Alhos com bugalhos
Por Cunha e Silva Filho Em: 24/06/2008, às 09H13
Cunha e Silva Filho
Diante dos acontecimentos dos últimos dias no país de variada natureza – execução sumária, corrupção deslavada no setor público(leia-se rombo de milhões do dinheiro público) sinais de inflação, indícios de censura à imprensa, aumento de juros, possibilidade de volta da CPMF sob nova roupagem e outros males crônicos -, é bem difícil ouvir-se da mídia uma boa notícia. Tudo conspira contra nosso otimismo brasileiro, nossa suposta cordialidade, nossa conhecida e propalada passividade. Não é, todavia, possível estar com o coração radiante se olharmos para a realidade do país, que se resume, sobretudo, a uma palavra que nos causa calafrios : violência.
Psiquiatras em São Paulo asseveram que o cérebro do brasileiro está dando sinais de que está com uma parte comprometida, aquela associada ao perigo, ao estresse e principalmente à violência. Será que estamos construindo indivíduos doentes, altamente propensos às mais diversas fobias que afetam o habitante das megalópoles em decorrência da selvageria das condições de vida nesses lugares ? Tal fato é grave e nos preocupa como cidadãos de bem que desejama paz e uma saudável vida mental em todo o território nacional.
A psicanalista e escritora Maria Rita Kehl, num contundente artigo publicado na Folha de São Paulo, página Opinião, Tendências/ Debates (22/06/2008), chama a atenção da sociedade para o que ela define como uma situação “impensável” enfrentada pelo brasileiro frente à escalada da violência contra sobretudo os pobres, os negros e favelados.
O artigo atinge o cerne da questão levantada pela articulista quando conclama o outro lado da pirâmide social tomando como parâmetro os habitantes da zona sul do Rio de Janeiro, e aqui completaríamos, não só a zona sul mas também os bairros nobres da Barra e do Recreio do Bandeirantes, os quais representam o conjunto populacional dos que são melhor aquinhoados financeiramente, a fim de que não permaneçam inertes e indiferentes diante das atrocidades cometidas tanto por traficantes como pela máquina do Estado, através das instituições de repressão e prevenção contra o crime, representadas pela polícia civil e pela polícia militar.
A ensaísta estende sua veemente conclamação ao resto do país que, em grau maior ou menor, está afundado também na violência desenfreada e, na maior das vezes, a resguardo da impunidade.
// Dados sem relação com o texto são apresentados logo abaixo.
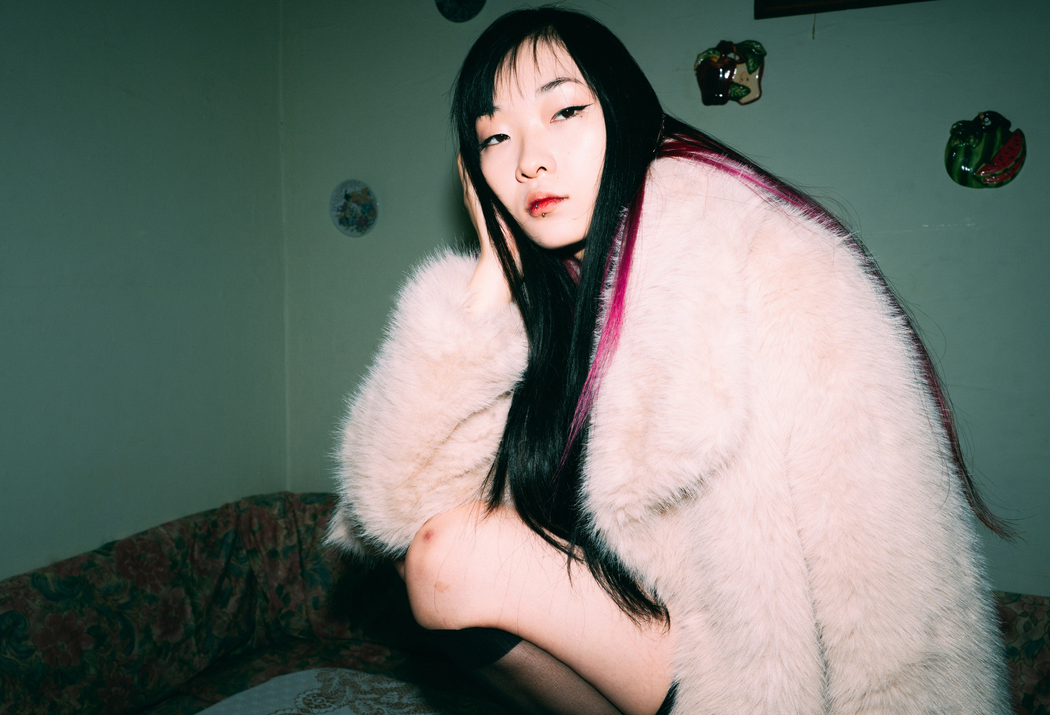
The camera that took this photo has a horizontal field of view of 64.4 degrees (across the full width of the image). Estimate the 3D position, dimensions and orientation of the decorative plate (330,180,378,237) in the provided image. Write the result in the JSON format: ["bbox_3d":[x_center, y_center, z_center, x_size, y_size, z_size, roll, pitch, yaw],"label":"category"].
[{"bbox_3d":[-0.360,-0.313,1.747,0.120,0.120,0.015,3,6,23],"label":"decorative plate"}]

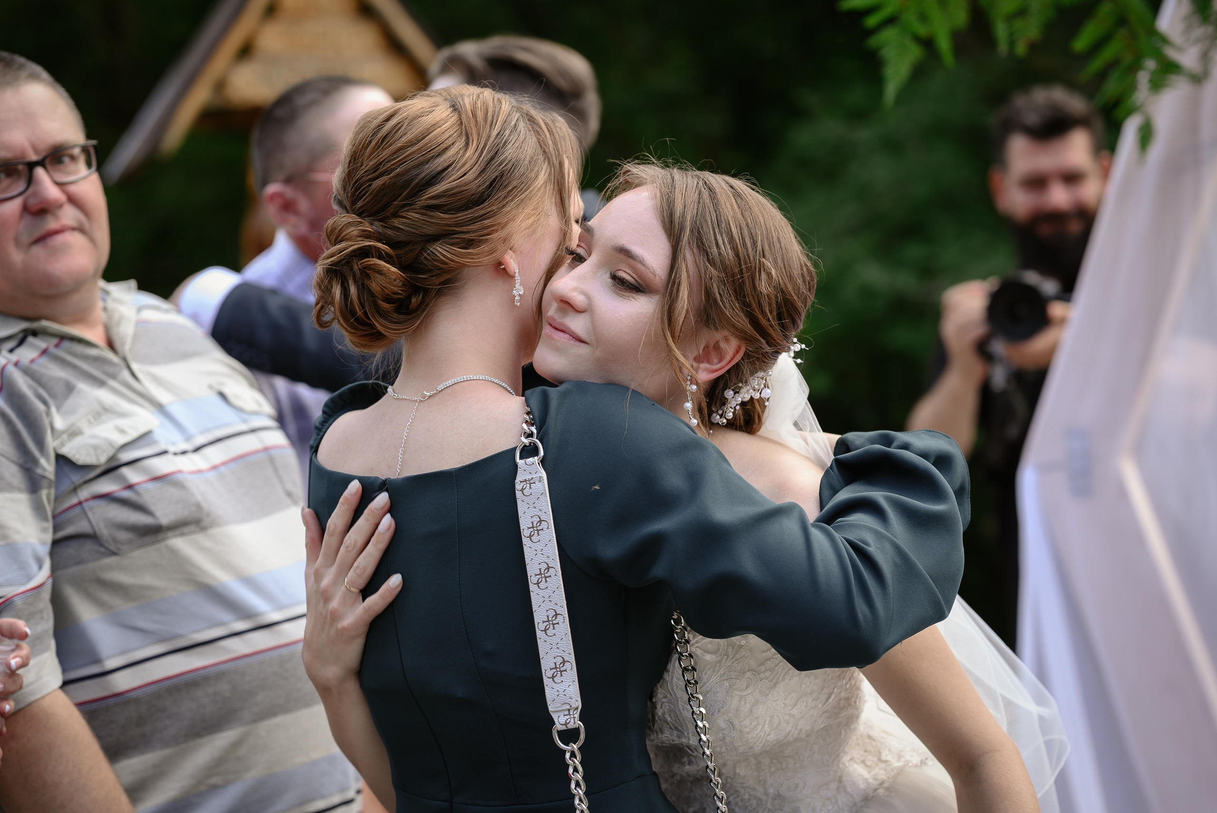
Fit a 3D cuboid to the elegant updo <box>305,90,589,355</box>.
[{"bbox_3d":[-0.147,-0.171,2.600,0.245,0.245,0.195,-2,3,-45],"label":"elegant updo"}]

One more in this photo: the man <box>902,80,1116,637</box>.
[{"bbox_3d":[0.705,0.375,4.520,0.550,1.770,0.450,0,2,7],"label":"man"}]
A impunidade é força alimentadora e realimentadora do crime.
Sabemos que a violência não se cinge apenas à criminalidade, à execução sumária e à agressividade sem peias dos traficantes. Ela age com a cumplicidade das chamadas forças ocultas e a cumplicidade é sinuosa nos meios sociais do poder.
O que mais atordoa o brasileiro comum é a presença de outros atores no cenário sombrio das ações bárbaras e do comportamento delinqüente: aqueles que usam farda, os quais são destinados legalmente à proteção do cidadão, quer no asfalto, quer nos morros, sem discriminações étnicas e sociais de toda sorte.
A mais recente ausência da boa notícia foi a que envolveu uns poucos militares do Exército brasileiro no escândalo dessa tragédia inominável que deixou em parte arranhada a sua imagem, fazendo-nos recordar uma fase negra da história militar brasileira. Me refiro à matança por traficantes de morro inimigo de três jovens pobres e negros do morro da Providência no Rio de Janeiro, em que uns poucos militares tiveram um parcela considerável de responsabilidade pela morte desses inocentes indefesos.
Até há pouco tempo era voz unânime que as forças armadas ficavam sempre imunes a qualquer juízo crítico a elas desfavorável, uma vez que as instituições que elas representam têm uma longa história de assinalados serviços prestados na defesa do solo brasileiro e mesmo, em momentos emergenciais, sempre se fizeram presentes e atuantes, como na construção de estradas, nas inundações, nos surtos epidêmicos, no socorro a países em graves crises institucionais , econômicas e sociais.
Ou seja, as forças armadas são parte indissociável da formação social e histórica brasileira, afora sua função constitucional precípua, que é a defesa de nossas fronteiras, da paz social. Mantendo-se nesses estritos limites de atuação, as forças armadas continuarão dando seu contributo indispensável à manutenção do estado democrático. Entretanto, cumpre que elas também se esforcem para servir de espelho, adaptando-se aos novos tempos sem se afastar de seus limites constitucionais. Ao sair destes, elas se sujeitam a manchas difíceis de serem apagadas da memória da sociedade.